We've learned about time, time zones, why we need to use pytz, and how Django handles naive and aware datetimes and time zones. Dealing with pytz all the time can get exhausting. Luckily Django has a handy toolkit, django.utils.timezone, that makes working with pytz a breeze. The functions you'll be using the most are timezone.now() and timezone.make_aware() and timezone.localtime(). What you should do is just read their source code as they are very simple functions. Here's how they work.

timezone.now()

Returns an aware datetime representing the current point in time in UTC. ALWAYS use this when you want to get the current time in a Django application.

timezone.make_aware(naive_dt)

Interprets naive_dt in the current time zone and returns an aware datetime.
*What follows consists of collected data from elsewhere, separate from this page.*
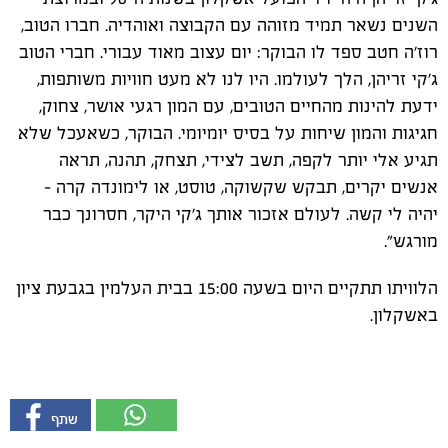
השנים נשאר תמיד מזוהה עם הקבוצה ואוהדיה. חברו הטוב,
רוז'ה חטב ספד לו הבוקר: יום עצוב מאוד עבורי. חברי הטוב
ג׳קי זריהן, הלך לעולמו. היו לנו לא מעט חוויות משותפות,
ידעת להינות מהחיים הטובים, עם המון רגעי אושר, צחוק,
חגיגות והמון שיחות על בסיס יומיומי. הבוקר, כשאעכל שלא
תגיע אלי יותר לקפה, תשב לצידי, תצחק, תהנה, תראה
אנשים יקרים, תבקש שקשוקה, טוסט, או לימונדה קרה -
יהיה לי קשה. לעולם אזכור אותך ג׳קי היקר, חסרונך כבר
מורגש".
הלוויתו תתקיים היום בשעה 15:00 בבית העלמין בגבעת ציון
באשקלון.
When you receive naive user input that doesn't pass through a form, use this function to make it aware.

timezone.localtime(aware_dt)

Returns an aware datetime the represents the same absolute point in time as aware_dt, but in the current time zone. If you need to manually convert a datetime for user display, use this function.

Converting a datetime to UTC

django.utils.timezone doesn't offer a shortcut to convert a datetime to UTC. You could implement something like this in your own utils module:

from django.utils import timezone
import pytz

def make_utc(dt):
    if dt.is_naive():
        dt = timezone.make_aware(dt)
    return dt.astimezone(pytz.utc)

And call that before manipulating the datetime.

If you got up to this point, you'll realize it's not that hard dealing with time zones in Django. Whenever you get a naïve datetime, call timezone.make_aware. Whenever you want the current time, call timezone.now. Before doing any time arithmetic, convert the datetime to UTC with dt.astimezone(pytz.utc). If you're passing an aware datetime to the user through Django templates, let Django take care of the conversion to local time implicitly. If you're making a representation of the time that won't be passed through Django templates, use timezone.localtime to convert the timezone to the current timezone before passing the value on.

Conclusion

There you have it. We covered the concept of time, UTC, time zones, looked at the problems in time transitions, how pytz deals with them, and how to manage time zones in Django.

If you encounter problems with a datetime value, remember to start from the basics.

If you don't know the current format or the target format, you need to figure those out before doing anything else.

To minimize these problems, you should convert datetimes to an internal representation as early as possible, and convert back to display format as late as possible. UTC is safe, everything else is not. Django takes care of this for you in most cases, but you need to remember this when receiving input outside views and forms, and writing output outside templates.